Are you confident that a single line of your input file comprehensively demonstrates the entire file structure ?
Are there specific reason(s) why the 'shell' must be used, if so, please elaborate and specify which shell .
Please take the time to use MARKDOWN tags when posting code/data.
Thks
Perhaps you can formulate a rule?
Like "delete all dd/mm/yy dates".
You seem to have a pattern of month/day/year (only 2 digits) white space int1,int2,int3,int4,int5 white space repeat one time (end of line?). This pattern can be matched and the desired output created with a sed substitution command.
I recommend redirecting output to a new file rather than in-place substitution because a mistake (or unclean data) could fatally destroy your input file.
If the data file is clean and the fields you want are always in column 2 and 4, awk would be a one-liner.
The following sed deletes the dd/dd/dd strings and their trailing space:
sed 's#\<[[:digit:]]\{2\}/[[:digit:]]\{2\}/[[:digit:]]\{2\}\> *##g' inputfile
And the remaining separating space can be substituted by a newline:
#!/bin/sh
sed 's#\<[[:digit:]]\{2\}/[[:digit:]]\{2\}/[[:digit:]]\{2\}\> *##g; s# *#\
#g' inputfile
(There must really be a new line in order to print a newline.)

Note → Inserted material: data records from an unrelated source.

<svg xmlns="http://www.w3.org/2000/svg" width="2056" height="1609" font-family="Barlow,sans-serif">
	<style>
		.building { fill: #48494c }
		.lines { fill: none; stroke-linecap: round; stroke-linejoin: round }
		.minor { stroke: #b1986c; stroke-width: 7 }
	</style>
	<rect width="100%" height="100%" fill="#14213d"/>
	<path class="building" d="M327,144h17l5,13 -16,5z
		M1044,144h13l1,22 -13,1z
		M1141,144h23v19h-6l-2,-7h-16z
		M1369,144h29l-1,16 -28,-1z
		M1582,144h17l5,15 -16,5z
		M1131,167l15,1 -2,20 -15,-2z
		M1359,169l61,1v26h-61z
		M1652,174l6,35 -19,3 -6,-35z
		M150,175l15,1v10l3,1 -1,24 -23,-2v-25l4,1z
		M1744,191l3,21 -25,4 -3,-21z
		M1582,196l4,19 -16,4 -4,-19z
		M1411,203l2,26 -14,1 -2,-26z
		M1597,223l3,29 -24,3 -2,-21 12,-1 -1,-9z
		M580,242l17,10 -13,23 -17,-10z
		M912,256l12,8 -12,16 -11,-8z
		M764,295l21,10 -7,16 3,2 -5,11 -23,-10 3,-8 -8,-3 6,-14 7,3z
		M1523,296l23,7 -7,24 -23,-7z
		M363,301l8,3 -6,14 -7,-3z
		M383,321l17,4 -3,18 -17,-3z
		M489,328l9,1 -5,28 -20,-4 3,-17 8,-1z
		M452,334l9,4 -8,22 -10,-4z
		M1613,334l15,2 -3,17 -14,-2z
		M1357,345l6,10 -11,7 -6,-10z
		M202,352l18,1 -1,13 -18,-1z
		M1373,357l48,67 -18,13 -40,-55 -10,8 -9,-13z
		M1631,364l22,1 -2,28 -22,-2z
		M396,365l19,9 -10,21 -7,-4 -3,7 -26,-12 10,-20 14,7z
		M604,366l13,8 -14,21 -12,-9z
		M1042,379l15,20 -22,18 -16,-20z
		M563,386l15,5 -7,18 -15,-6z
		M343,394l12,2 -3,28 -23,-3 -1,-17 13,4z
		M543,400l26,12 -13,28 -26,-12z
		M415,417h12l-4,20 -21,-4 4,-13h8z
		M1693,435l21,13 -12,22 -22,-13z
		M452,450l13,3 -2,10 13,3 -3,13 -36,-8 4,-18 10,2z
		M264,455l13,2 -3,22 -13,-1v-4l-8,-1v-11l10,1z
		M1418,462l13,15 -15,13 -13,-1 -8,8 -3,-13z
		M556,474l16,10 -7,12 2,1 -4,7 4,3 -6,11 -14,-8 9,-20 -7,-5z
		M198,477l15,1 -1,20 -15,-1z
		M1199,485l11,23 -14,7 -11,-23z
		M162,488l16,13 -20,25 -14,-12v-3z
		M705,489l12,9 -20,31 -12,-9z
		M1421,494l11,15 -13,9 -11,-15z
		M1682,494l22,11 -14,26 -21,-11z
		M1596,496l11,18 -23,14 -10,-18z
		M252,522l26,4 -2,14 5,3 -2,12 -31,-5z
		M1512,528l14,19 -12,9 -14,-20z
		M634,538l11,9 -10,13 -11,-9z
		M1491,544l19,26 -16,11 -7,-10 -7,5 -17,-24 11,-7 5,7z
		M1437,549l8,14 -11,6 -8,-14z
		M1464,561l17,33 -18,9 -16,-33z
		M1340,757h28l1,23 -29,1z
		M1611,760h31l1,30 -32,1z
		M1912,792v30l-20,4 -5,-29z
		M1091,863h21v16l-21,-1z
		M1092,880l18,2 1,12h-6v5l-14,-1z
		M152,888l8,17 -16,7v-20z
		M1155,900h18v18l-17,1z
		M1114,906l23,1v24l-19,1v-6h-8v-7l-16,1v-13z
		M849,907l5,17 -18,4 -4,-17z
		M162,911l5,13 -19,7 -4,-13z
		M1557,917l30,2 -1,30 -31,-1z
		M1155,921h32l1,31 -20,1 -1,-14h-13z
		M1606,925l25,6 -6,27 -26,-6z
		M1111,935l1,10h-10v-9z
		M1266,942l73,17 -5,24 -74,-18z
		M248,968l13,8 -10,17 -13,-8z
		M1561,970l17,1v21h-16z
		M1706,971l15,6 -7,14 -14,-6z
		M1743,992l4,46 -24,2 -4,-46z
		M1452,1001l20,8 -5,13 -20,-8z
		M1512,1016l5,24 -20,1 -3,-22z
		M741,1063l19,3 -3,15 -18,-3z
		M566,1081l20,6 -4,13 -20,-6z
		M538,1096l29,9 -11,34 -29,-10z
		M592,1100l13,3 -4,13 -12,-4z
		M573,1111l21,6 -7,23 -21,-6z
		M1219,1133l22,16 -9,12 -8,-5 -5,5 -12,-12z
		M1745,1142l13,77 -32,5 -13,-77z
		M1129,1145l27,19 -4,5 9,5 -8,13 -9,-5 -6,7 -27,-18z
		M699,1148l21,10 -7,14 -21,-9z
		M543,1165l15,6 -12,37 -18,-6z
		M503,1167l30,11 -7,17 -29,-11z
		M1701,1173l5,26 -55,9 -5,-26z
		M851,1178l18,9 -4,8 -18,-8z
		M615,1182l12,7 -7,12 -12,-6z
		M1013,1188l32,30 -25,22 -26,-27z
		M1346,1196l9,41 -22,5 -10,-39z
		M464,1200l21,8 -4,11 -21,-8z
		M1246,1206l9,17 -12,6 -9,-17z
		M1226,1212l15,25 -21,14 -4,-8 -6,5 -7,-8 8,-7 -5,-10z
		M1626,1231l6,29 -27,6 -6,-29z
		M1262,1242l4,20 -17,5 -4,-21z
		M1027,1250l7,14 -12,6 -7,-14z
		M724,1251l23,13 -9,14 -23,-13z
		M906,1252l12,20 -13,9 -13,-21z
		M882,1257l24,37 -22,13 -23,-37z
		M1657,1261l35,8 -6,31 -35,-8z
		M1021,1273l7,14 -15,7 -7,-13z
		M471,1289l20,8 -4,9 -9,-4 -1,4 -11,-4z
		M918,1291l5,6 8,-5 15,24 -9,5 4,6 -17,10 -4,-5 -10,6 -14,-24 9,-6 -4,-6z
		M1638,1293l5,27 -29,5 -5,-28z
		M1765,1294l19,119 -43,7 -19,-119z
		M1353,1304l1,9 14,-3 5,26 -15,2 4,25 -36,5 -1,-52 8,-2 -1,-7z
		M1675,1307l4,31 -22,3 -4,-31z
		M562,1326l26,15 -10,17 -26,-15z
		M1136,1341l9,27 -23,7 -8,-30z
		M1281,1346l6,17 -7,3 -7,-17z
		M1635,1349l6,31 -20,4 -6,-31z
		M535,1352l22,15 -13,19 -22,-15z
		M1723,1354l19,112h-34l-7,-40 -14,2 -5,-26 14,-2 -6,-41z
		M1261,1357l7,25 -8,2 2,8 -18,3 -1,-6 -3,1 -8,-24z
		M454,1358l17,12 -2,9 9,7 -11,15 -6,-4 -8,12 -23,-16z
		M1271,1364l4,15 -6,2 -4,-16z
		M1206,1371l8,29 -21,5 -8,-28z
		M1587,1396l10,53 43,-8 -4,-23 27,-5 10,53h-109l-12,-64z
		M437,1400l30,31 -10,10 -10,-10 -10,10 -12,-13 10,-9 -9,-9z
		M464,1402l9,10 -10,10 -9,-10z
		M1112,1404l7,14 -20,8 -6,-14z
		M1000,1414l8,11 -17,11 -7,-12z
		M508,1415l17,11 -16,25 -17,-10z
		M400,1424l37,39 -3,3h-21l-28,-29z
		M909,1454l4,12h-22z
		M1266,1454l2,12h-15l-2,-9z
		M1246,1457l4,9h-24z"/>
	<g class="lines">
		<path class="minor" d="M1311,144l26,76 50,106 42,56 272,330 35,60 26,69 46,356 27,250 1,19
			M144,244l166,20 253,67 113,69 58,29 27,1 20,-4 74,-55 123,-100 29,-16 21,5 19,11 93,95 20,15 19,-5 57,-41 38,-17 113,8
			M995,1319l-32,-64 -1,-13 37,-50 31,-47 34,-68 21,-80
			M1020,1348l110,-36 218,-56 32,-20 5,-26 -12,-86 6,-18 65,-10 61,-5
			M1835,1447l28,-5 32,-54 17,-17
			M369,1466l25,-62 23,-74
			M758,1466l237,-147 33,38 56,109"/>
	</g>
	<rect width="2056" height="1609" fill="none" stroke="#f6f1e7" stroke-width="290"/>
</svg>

The same with pure bash builtins:
#!/bin/bash
ddpat="[[:digit:]][[:digit:]]"; dtpat="$ddpat/$ddpat/$ddpat"
while read -ra words
do
for w in "${words[@]}"
do
if [[ $w != $dtpat ]]
then
echo "$w"
fi
done
done < inputfile
cut -c10-23,33-46 file-in | tr ' ' '\n' > file-out
There does not seem to be a need to use patterns to identify the fields. Just use awk to print the even-numbered fields.
awk '{ print $2; print $4; }'
Or for the general case where the fields in a row come in pairs, but the number of pairs varies:
awk '{ for (f = 2; f <= NF; f += 2) print $(f); }'
If you really need to specifically eliminate the dates, and the columns are not exactly paired, use the simplest pattern that does the job.
If there are always at least two number values (so there will be a comma).
awk '{ for (f = 1; f <= NF; ++f) if (index ($(f), ",")) print $(f); }'
Or if dates will always have a /:
awk '{ for (f = 1; f <= NF; ++f) if (! index ($(f), "/")) print $(f); }'
You can try using regex to replace dates with new line on your data. following command can be used:
sed -i 's/([0-9]+(/[0-9]+)+)/\n/g' <filename>
make sure to edit filename in the above command.
Ok, this might be TOO simple, but you could try something like ths:
grep -Eo '[0-9],[0-9,]*' file.txt